### Exercise description
Could you restate every entry word for word, minus the pictures?

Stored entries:
------------------------------
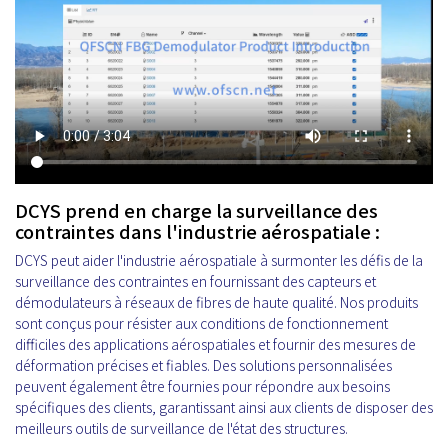
DCYS prend en charge la surveillance des
contraintes dans l'industrie aérospatiale :
DCYS peut aider l'industrie aérospatiale à surmonter les défis de la
surveillance des contraintes en fournissant des capteurs et
démodulateurs à réseaux de fibres de haute qualité. Nos produits
sont conçus pour résister aux conditions de fonctionnement
difficiles des applications aérospatiales et fournir des mesures de
déformation précises et fiables. Des solutions personnalisées
peuvent également être fournies pour répondre aux besoins
spécifiques des clients, garantissant ainsi aux clients de disposer des
meilleurs outils de surveillance de l'état des structures.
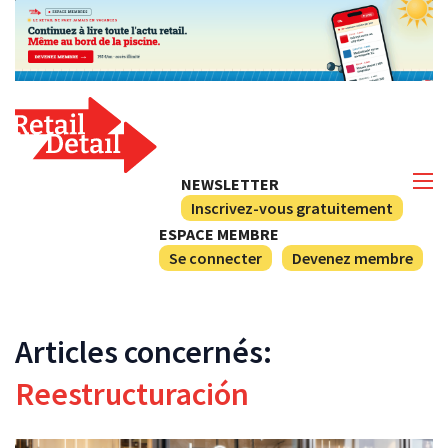
NEWSLETTER
Inscrivez-vous gratuitement
ESPACE MEMBRE
Se connecter
Devenez membre
Articles concernés:
Reestructuración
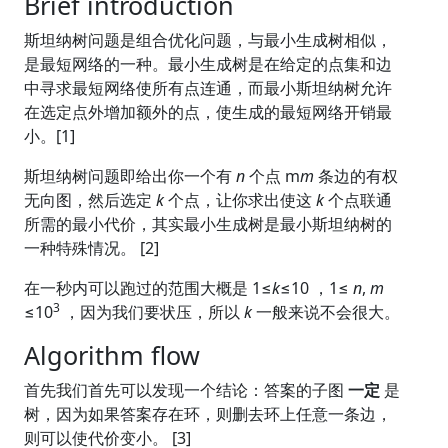
Brief introduction
斯坦纳树问题是组合优化问题，与最小生成树相似，
是最短网络的一种。最小生成树是在给定的点集和边
中寻求最短网络使所有点连通，而最小斯坦纳树允许
在选定点外增加额外的点，使生成的最短网络开销最
小。[1]
斯坦纳树问题即给出你一个有
n
个点 m
m
条边的有权
无向图，然后选定
k
个点，让你求出使这
k
个点联通
所需的最小代价，其实最小生成树是最小斯坦纳树的
一种特殊情况。 [2]
在一秒内可以跑过的范围大概是 1≤
k
≤10 ，1≤
n
,
m
3
≤10
，因为我们要状压，所以
k
一般来说不会很大。
Algorithm flow
首先我们首先可以发现一个结论：答案的子图
一定
是
树，因为如果答案存在环，则删去环上任意一条边，
则可以使代价变小。 [3]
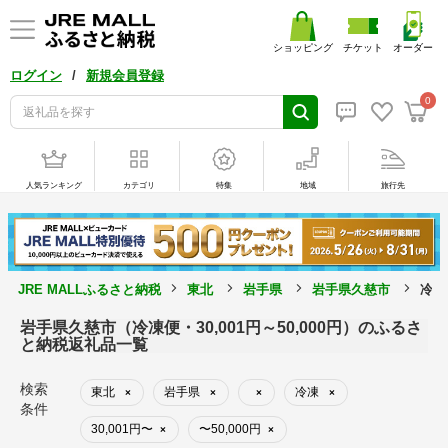
ショッピング
チケット
オーダー
/
ログイン
新規会員登録
0
人気ランキング
カテゴリ
特集
地域
旅行先
JRE MALLふるさと納税
東北
岩手県
岩手県久慈市
冷凍
岩手県久慈市（冷凍便・30,001円～50,000円）のふるさ
と納税返礼品一覧
検索
東北
岩手県
冷凍
×
×
×
×
条件
30,001円〜
〜50,000円
×
×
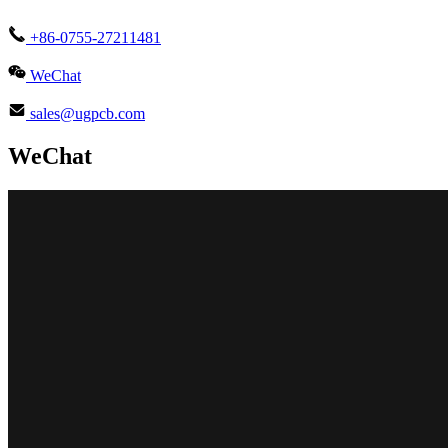
+86-0755-27211481
WeChat
sales@ugpcb.com
WeChat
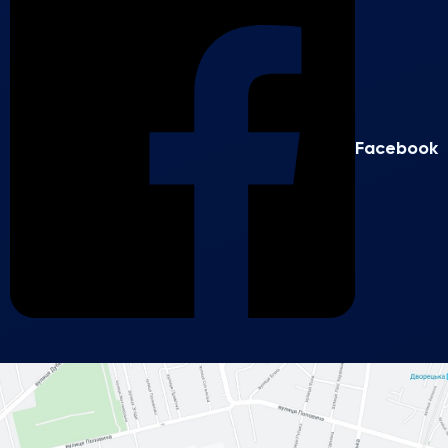
Facebook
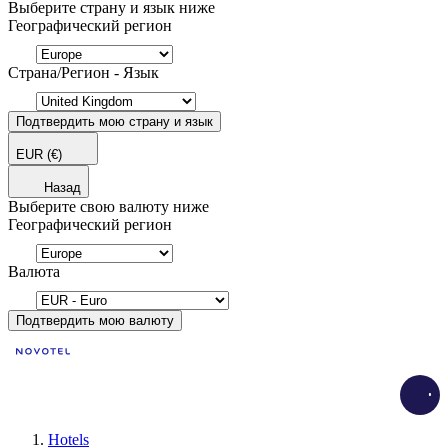
Выберите страну и язык ниже
Географический регион
Страна/Регион - Язык
Подтвердить мою страну и язык
EUR
(€)
Назад
Выберите свою валюту ниже
Географический регион
Валюта
Подтвердить мою валюту
Load
Hotels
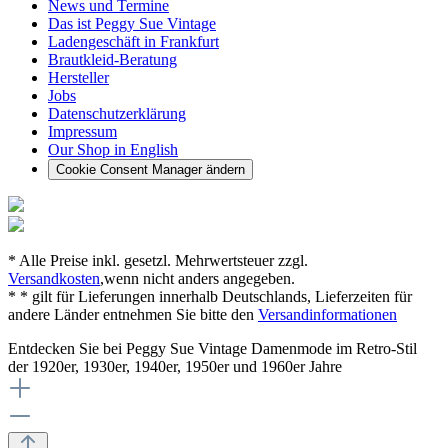
News und Termine
Das ist Peggy Sue Vintage
Ladengeschäft in Frankfurt
Brautkleid-Beratung
Hersteller
Jobs
Datenschutzerklärung
Impressum
Our Shop in English
Cookie Consent Manager ändern
* Alle Preise inkl. gesetzl. Mehrwertsteuer zzgl.
Versandkosten
,wenn nicht anders angegeben.
* * gilt für Lieferungen innerhalb Deutschlands, Lieferzeiten für
andere Länder entnehmen Sie bitte den
Versandinformationen
Entdecken Sie bei Peggy Sue Vintage Damenmode im Retro-Stil
der 1920er, 1930er, 1940er, 1950er und 1960er Jahre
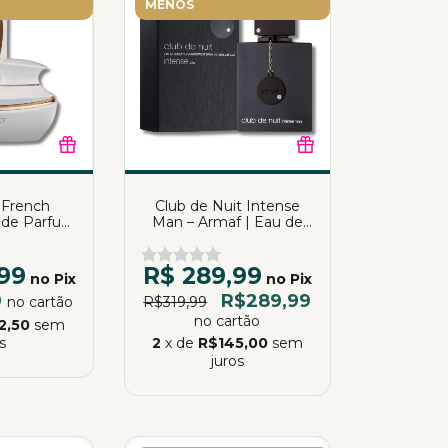
MENOS
 French
Club de Nuit Intense
 de Parfum
Man – Armaf | Eau de
0ml
Toilette | 105ml
99
R$ 289,99
no Pix
no Pix
9
R$289,99
no cartão
R$319,99
no cartão
2,50
sem
s
2
x de
R$145,00
sem
juros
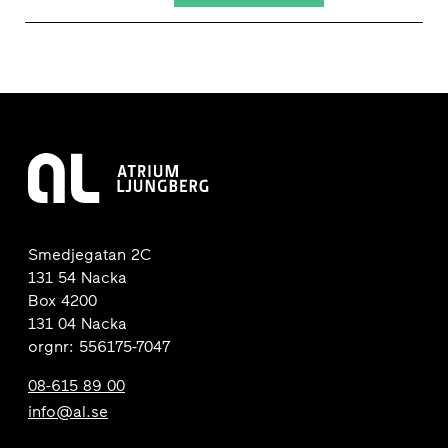
Smedjegatan 2C
131 54 Nacka
Box 4200
131 04 Nacka
orgnr: 556175-7047
08-615 89 00
info@al.se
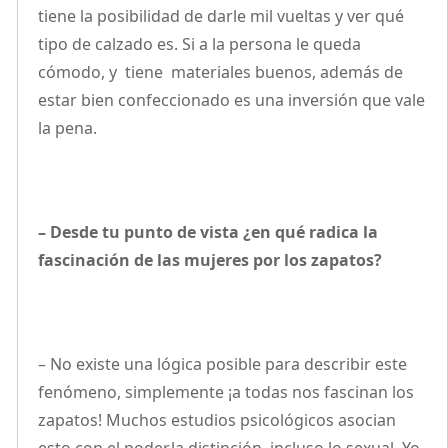
tiene la posibilidad de darle mil vueltas y ver qué
tipo de calzado es. Si a la persona le queda
cómodo, y tiene materiales buenos, además de
estar bien confeccionado es una inversión que vale
la pena.
– Desde tu punto de vista ¿en qué radica la
fascinación de las mujeres por los zapatos?
– No existe una lógica posible para describir este
fenómeno, simplemente ¡a todas nos fascinan los
zapatos! Muchos estudios psicológicos asocian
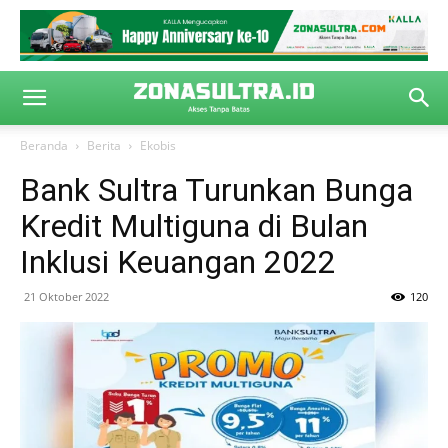
Beranda
Berita
Ekobis
Bank Sultra Turunkan Bunga
Kredit Multiguna di Bulan
Inklusi Keuangan 2022
21 Oktober 2022
120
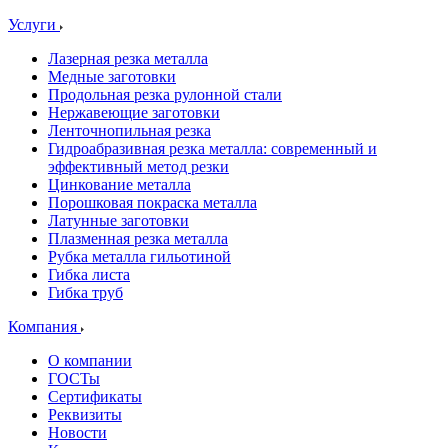
Услуги
Лазерная резка металла
Медные заготовки
Продольная резка рулонной стали
Нержавеющие заготовки
Ленточнопильная резка
Гидроабразивная резка металла: современный и
эффективный метод резки
Цинкование металла
Порошковая покраска металла
Латунные заготовки
Плазменная резка металла
Рубка металла гильотиной
Гибка листа
Гибка труб
Компания
О компании
ГОСТы
Сертификаты
Реквизиты
Новости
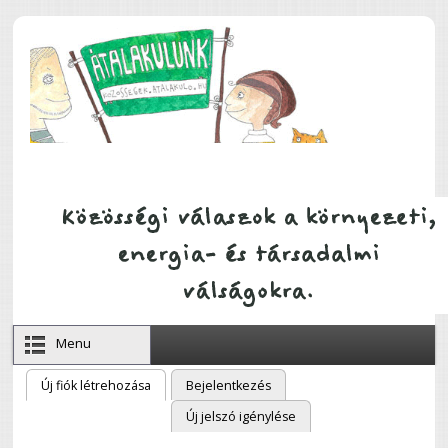
Ugrás a tartalomra
Menu
Új fiók létrehozása
(aktív fül)
Bejelentkezés
Elsődleges fülek
Új jelszó igénylése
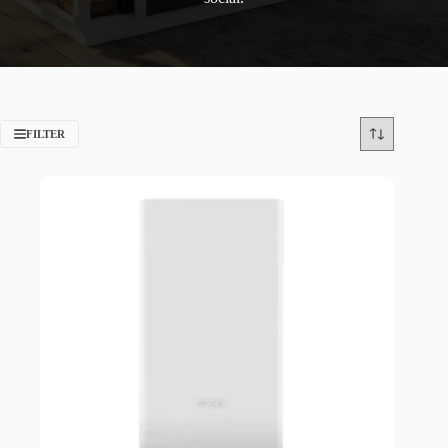
FILTER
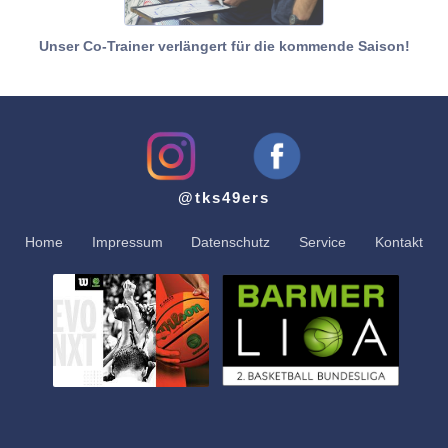
Unser Co-Trainer verlängert für die kommende Saison!
@tks49ers
Home
Impressum
Datenschutz
Service
Kontakt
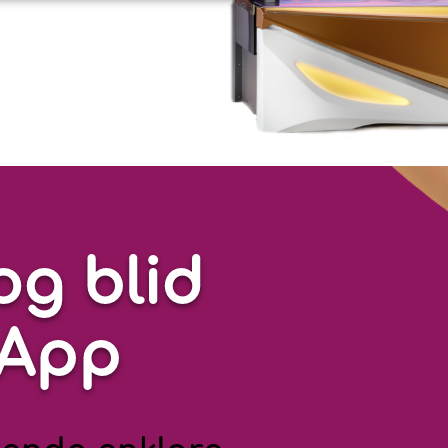
og blid
lApp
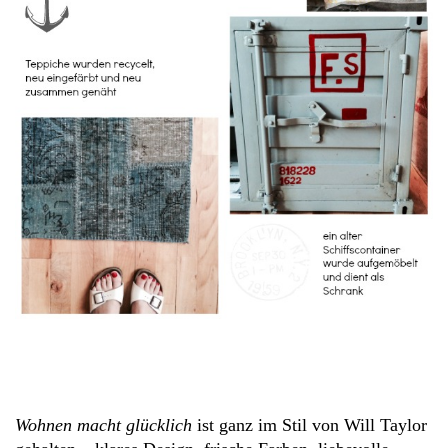
Wohnen macht glücklich
ist ganz im Stil von Will Taylor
------------------------------
### Response to the task
DCYS prend en charge la surveillance des
contraintes dans l'industrie aérospatiale :
DCYS peut aider l'industrie aérospatiale à surmonter les défis de la
surveillance des contraintes en fournissant des capteurs et
démodulateurs à réseaux de fibres de haute qualité. Nos produits
sont conçus pour résister aux conditions de fonctionnement
difficiles des applications aérospatiales et fournir des mesures de
déformation précises et fiables. Des solutions personnalisées
peuvent également être fournies pour répondre aux besoins
spécifiques des clients, garantissant ainsi aux clients de disposer des
meilleurs outils de surveillance de l'état des structures.
NEWSLETTER
Inscrivez-vous gratuitement
ESPACE MEMBRE
Se connecter
Devenez membre
Articles concernés:
Reestructuración
Brief introduction
斯坦纳树问题是组合优化问题，与最小生成树相似，
是最短网络的一种。最小生成树是在给定的点集和边
中寻求最短网络使所有点连通，而最小斯坦纳树允许
在选定点外增加额外的点，使生成的最短网络开销最
小。[1]
斯坦纳树问题即给出你一个有
n
个点 m
m
条边的有权
无向图，然后选定
k
个点，让你求出使这
k
个点联通
所需的最小代价，其实最小生成树是最小斯坦纳树的
一种特殊情况。 [2]
在一秒内可以跑过的范围大概是 1≤
k
≤10 ，1≤
n
,
m
3
≤10
，因为我们要状压，所以
k
一般来说不会很大。
Algorithm flow
首先我们首先可以发现一个结论：答案的子图
一定
是
树，因为如果答案存在环，则删去环上任意一条边，
则可以使代价变小。 [3]
ショッピング
チケット
オーダー
/
ログイン
新規会員登録
0
人気ランキング
カテゴリ
特集
地域
旅行先
JRE MALLふるさと納税
東北
岩手県
岩手県久慈市
冷凍
岩手県久慈市（冷凍便・30,001円～50,000円）のふるさ
と納税返礼品一覧
検索
東北
岩手県
冷凍
×
×
×
×
条件
30,001円〜
〜50,000円
×
×
+86-0755-27211481
WeChat
sales@ugpcb.com
WeChat
Facebook
Выберите страну и язык ниже
Географический регион
Страна/Регион - Язык
Подтвердить мою страну и язык
EUR
(€)
Назад
Выберите свою валюту ниже
Географический регион
Валюта
Подтвердить мою валюту
Load
Hotels
News und Termine
Das ist Peggy Sue Vintage
Ladengeschäft in Frankfurt
Brautkleid-Beratung
Hersteller
Jobs
Datenschutzerklärung
Impressum
Our Shop in English
Cookie Consent Manager ändern
* Alle Preise inkl. gesetzl. Mehrwertsteuer zzgl.
Versandkosten
,wenn nicht anders angegeben.
* * gilt für Lieferungen innerhalb Deutschlands, Lieferzeiten für
andere Länder entnehmen Sie bitte den
Versandinformationen
Entdecken Sie bei Peggy Sue Vintage Damenmode im Retro-Stil
der 1920er, 1930er, 1940er, 1950er und 1960er Jahre
MENOS
 French
Club de Nuit Intense
 de Parfum
Man – Armaf | Eau de
0ml
Toilette | 105ml
99
R$ 289,99
no Pix
no Pix
9
R$289,99
no cartão
R$319,99
no cartão
2,50
sem
s
2
x de
R$145,00
sem
juros
Smedjegatan 2C
131 54 Nacka
Box 4200
131 04 Nacka
orgnr: 556175-7047
08-615 89 00
info@al.se
tiene la posibilidad de darle mil vueltas y ver qué
tipo de calzado es. Si a la persona le queda
cómodo, y tiene materiales buenos, además de
estar bien confeccionado es una inversión que vale
la pena.
– Desde tu punto de vista ¿en qué radica la
fascinación de las mujeres por los zapatos?
– No existe una lógica posible para describir este
fenómeno, simplemente ¡a todas nos fascinan los
zapatos! Muchos estudios psicológicos asocian
Beranda
Berita
Ekobis
Bank Sultra Turunkan Bunga
Kredit Multiguna di Bulan
Inklusi Keuangan 2022
21 Oktober 2022
120
Услуги
Лазерная резка металла
Медные заготовки
Продольная резка рулонной стали
Нержавеющие заготовки
Ленточнопильная резка
Гидроабразивная резка металла: современный и
эффективный метод резки
Цинкование металла
Порошковая покраска металла
Латунные заготовки
Плазменная резка металла
Рубка металла гильотиной
Гибка листа
Гибка труб
Компания
О компании
ГОСТы
Сертификаты
Реквизиты
Новости
Ugrás a tartalomra
Menu
Új fiók létrehozása
(aktív fül)
Bejelentkezés
Elsődleges fülek
Új jelszó igénylése
FILTER
Unser Co-Trainer verlängert für die kommende Saison!
@tks49ers
Home
Impressum
Datenschutz
Service
Kontakt
og blid
lApp
Wohnen macht glücklich
ist ganz im Stil von Will Taylor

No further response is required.